§ Exercise
The response must contain every line below in which "down" appears.

== Supplied data ==

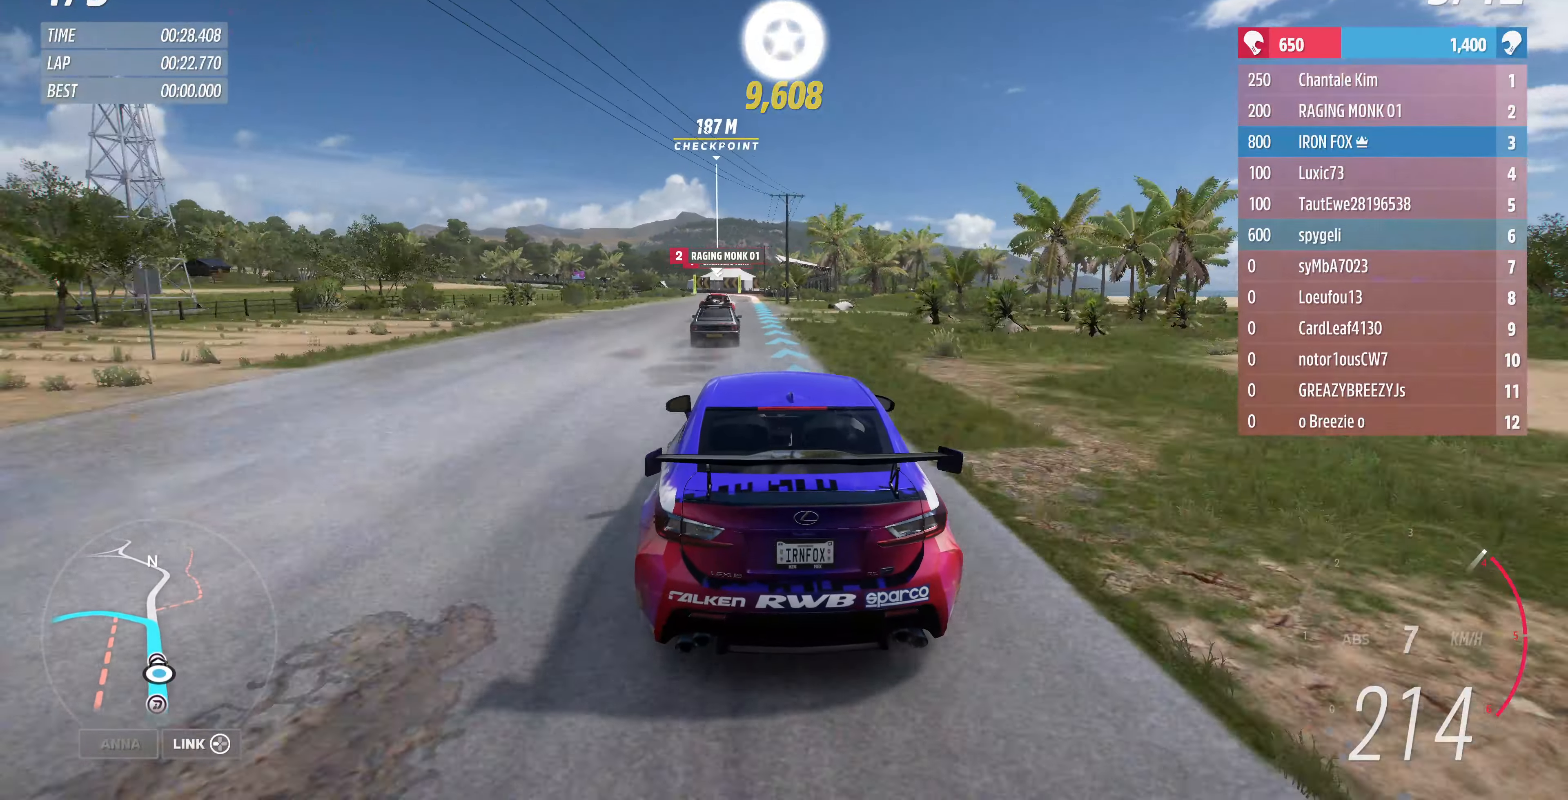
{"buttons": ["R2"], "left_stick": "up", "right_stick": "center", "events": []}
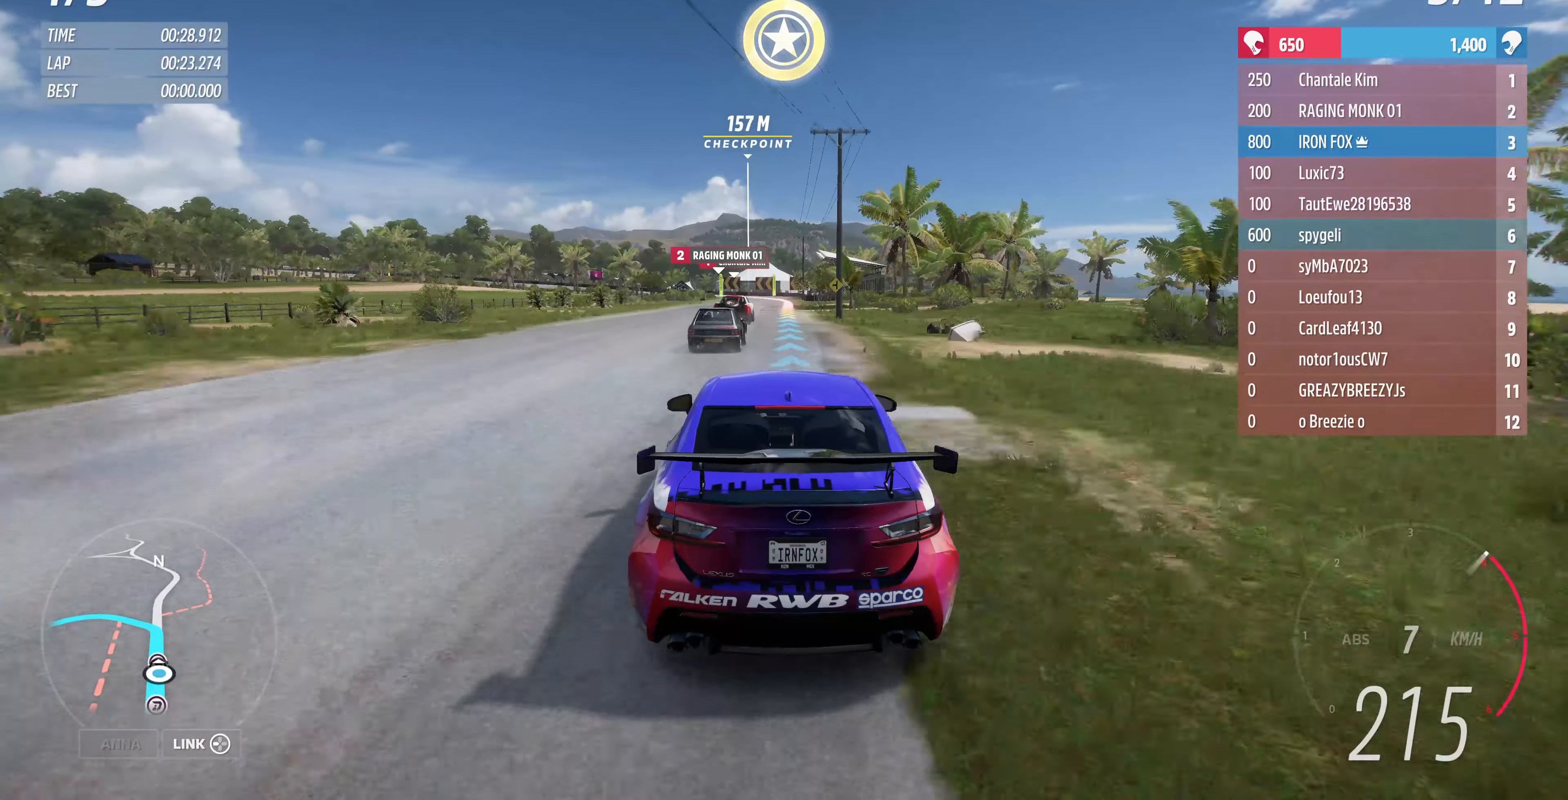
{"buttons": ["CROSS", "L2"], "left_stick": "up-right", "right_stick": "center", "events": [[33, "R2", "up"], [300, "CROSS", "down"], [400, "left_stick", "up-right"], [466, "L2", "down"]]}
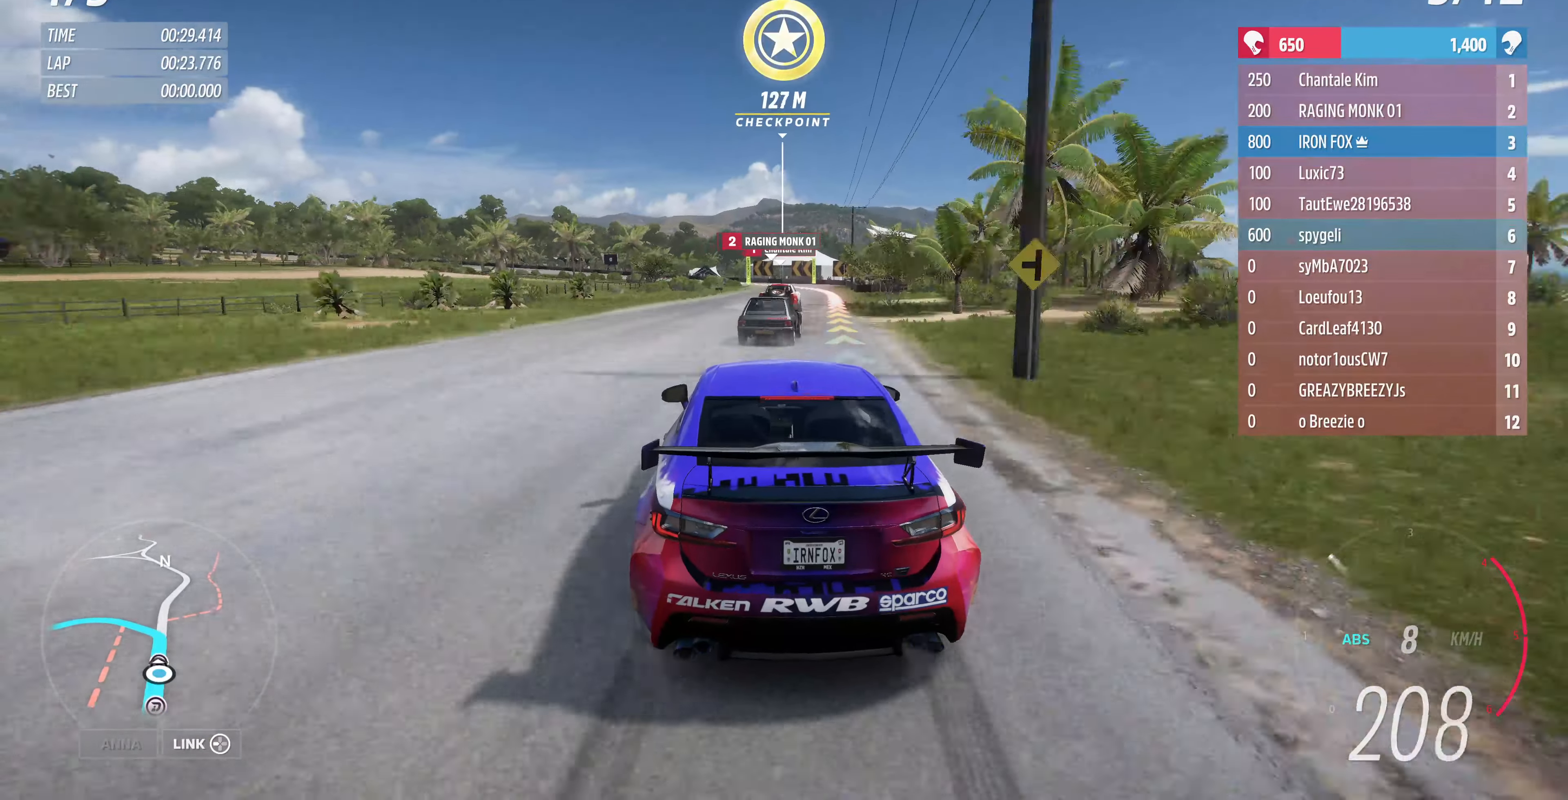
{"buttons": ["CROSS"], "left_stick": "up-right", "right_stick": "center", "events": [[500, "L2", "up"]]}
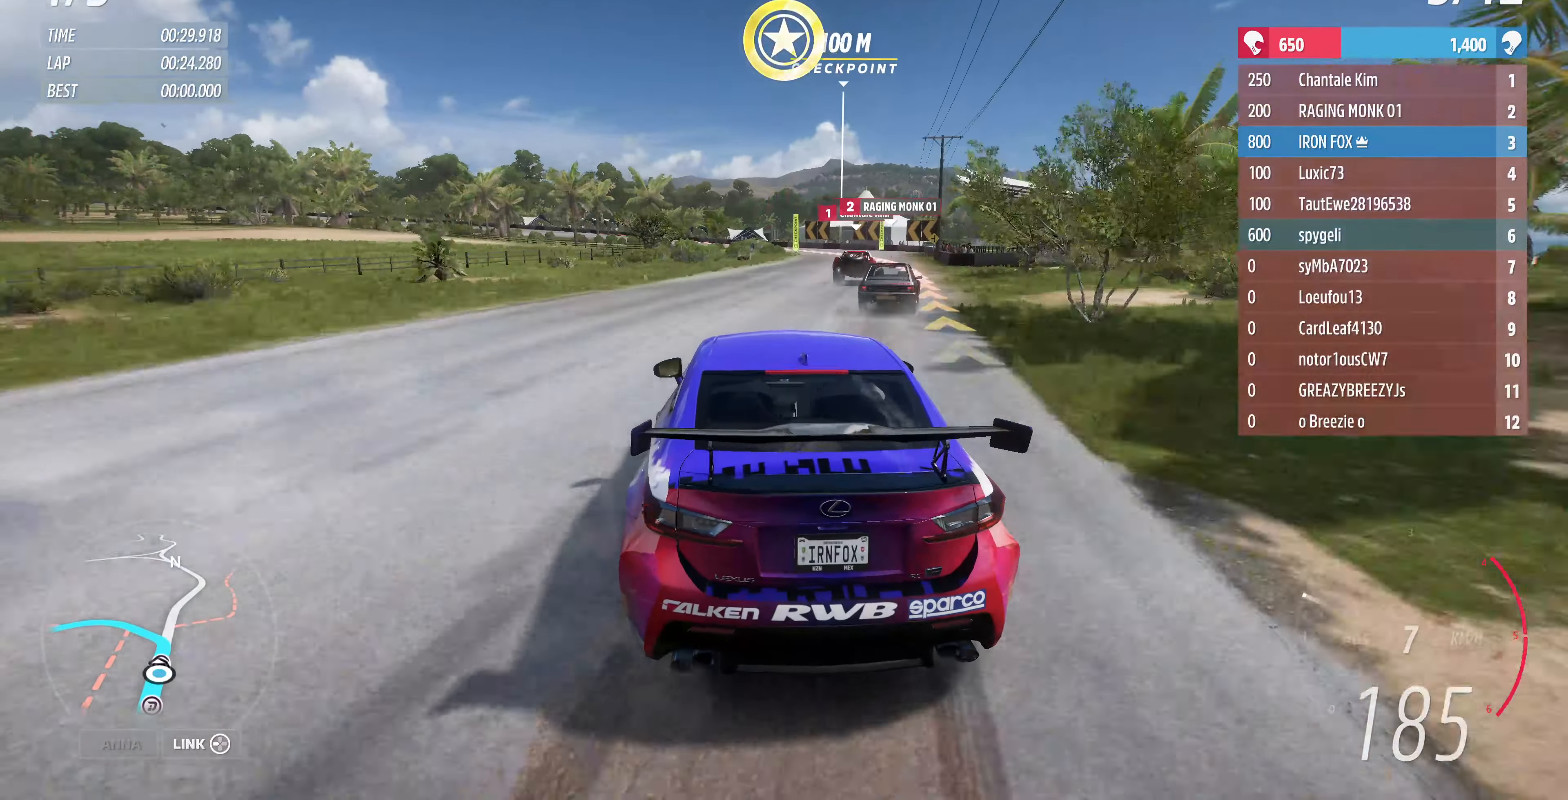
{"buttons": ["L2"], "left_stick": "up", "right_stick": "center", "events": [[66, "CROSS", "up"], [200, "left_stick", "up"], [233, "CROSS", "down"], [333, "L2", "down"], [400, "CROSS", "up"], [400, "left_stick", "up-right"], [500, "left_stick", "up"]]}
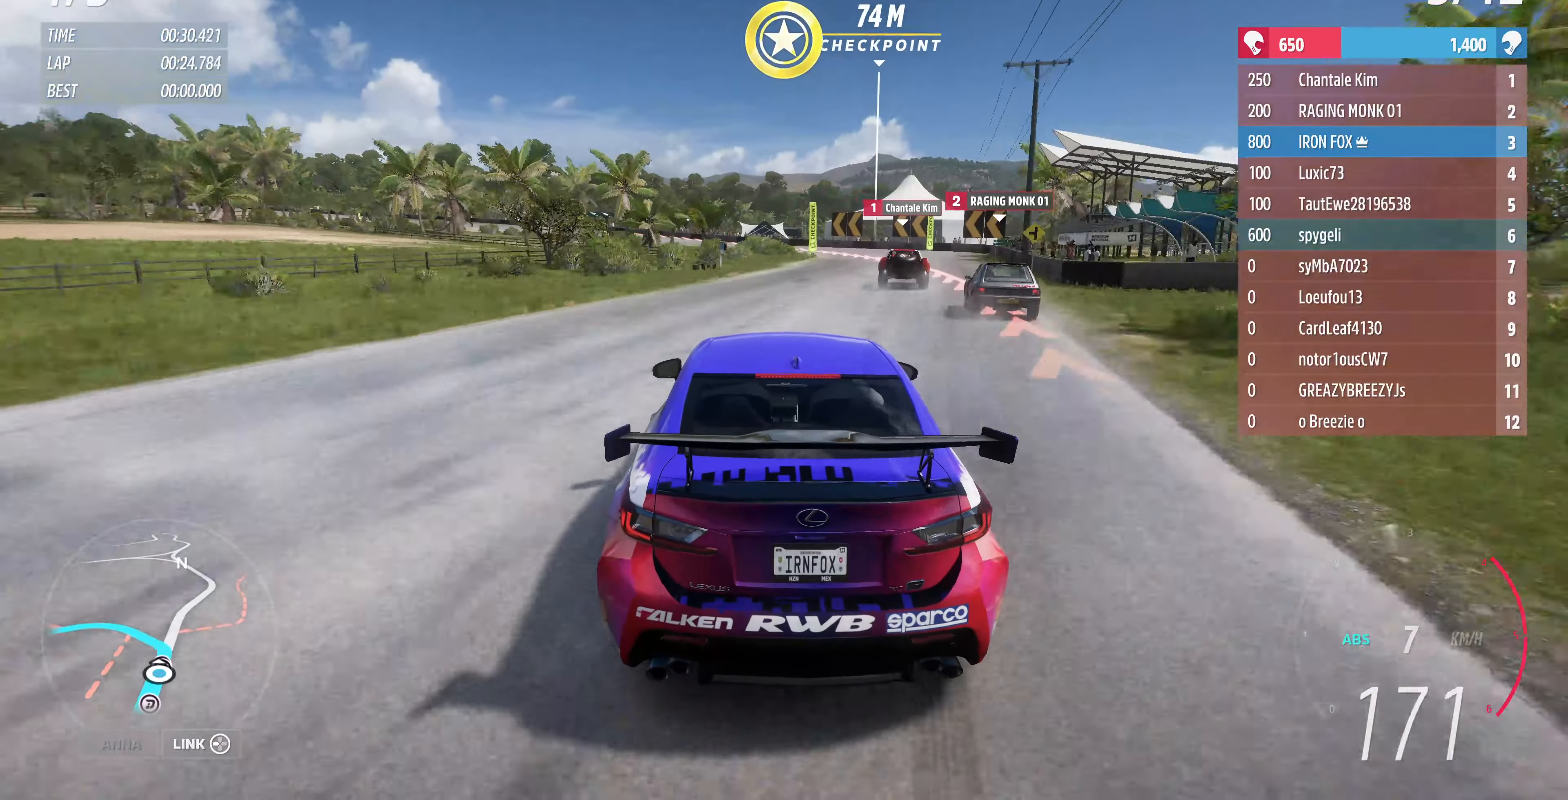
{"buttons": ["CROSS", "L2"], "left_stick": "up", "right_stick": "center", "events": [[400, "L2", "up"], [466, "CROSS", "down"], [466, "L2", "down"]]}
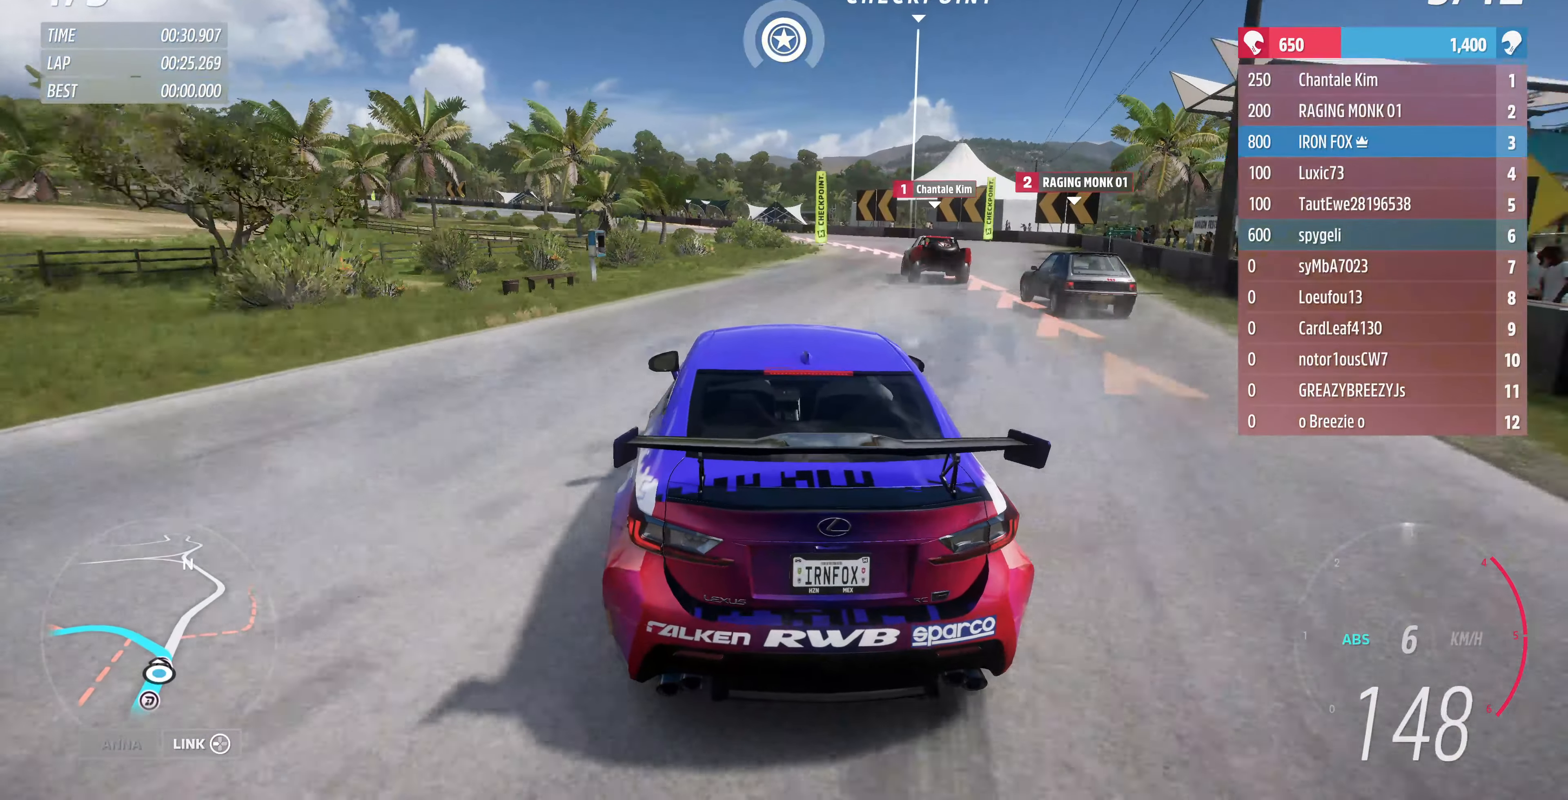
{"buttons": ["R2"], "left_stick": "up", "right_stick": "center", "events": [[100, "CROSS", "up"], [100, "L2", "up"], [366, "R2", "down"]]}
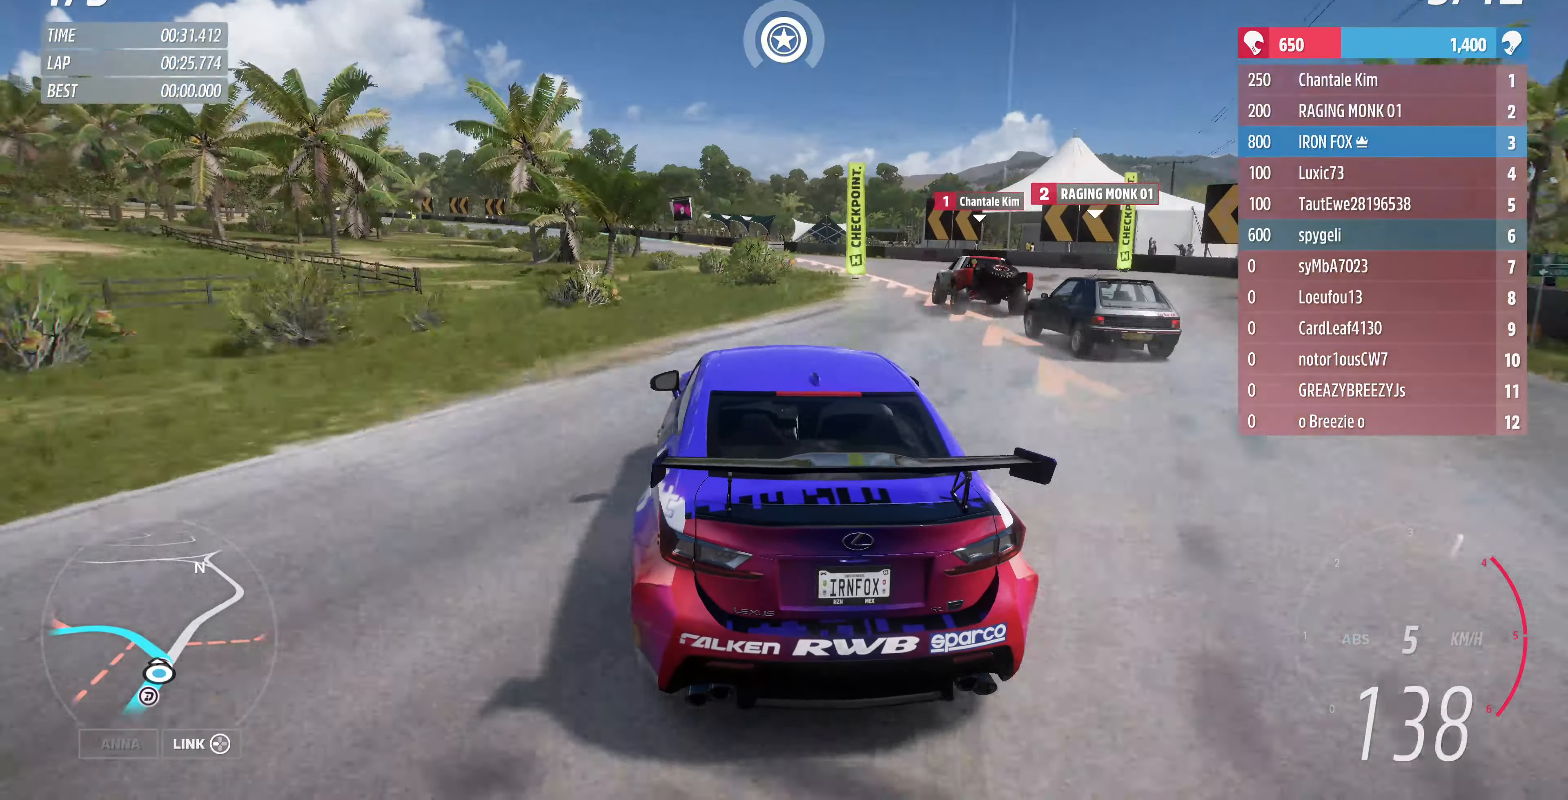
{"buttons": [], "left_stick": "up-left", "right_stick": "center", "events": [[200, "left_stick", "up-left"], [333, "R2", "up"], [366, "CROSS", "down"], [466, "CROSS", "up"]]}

===

§ Solution to this problem
{"buttons": ["CROSS", "L2"], "left_stick": "up-right", "right_stick": "center", "events": [[33, "R2", "up"], [300, "CROSS", "down"], [400, "left_stick", "up-right"], [466, "L2", "down"]]}
{"buttons": ["L2"], "left_stick": "up", "right_stick": "center", "events": [[66, "CROSS", "up"], [200, "left_stick", "up"], [233, "CROSS", "down"], [333, "L2", "down"], [400, "CROSS", "up"], [400, "left_stick", "up-right"], [500, "left_stick", "up"]]}
{"buttons": ["CROSS", "L2"], "left_stick": "up", "right_stick": "center", "events": [[400, "L2", "up"], [466, "CROSS", "down"], [466, "L2", "down"]]}
{"buttons": ["R2"], "left_stick": "up", "right_stick": "center", "events": [[100, "CROSS", "up"], [100, "L2", "up"], [366, "R2", "down"]]}
{"buttons": [], "left_stick": "up-left", "right_stick": "center", "events": [[200, "left_stick", "up-left"], [333, "R2", "up"], [366, "CROSS", "down"], [466, "CROSS", "up"]]}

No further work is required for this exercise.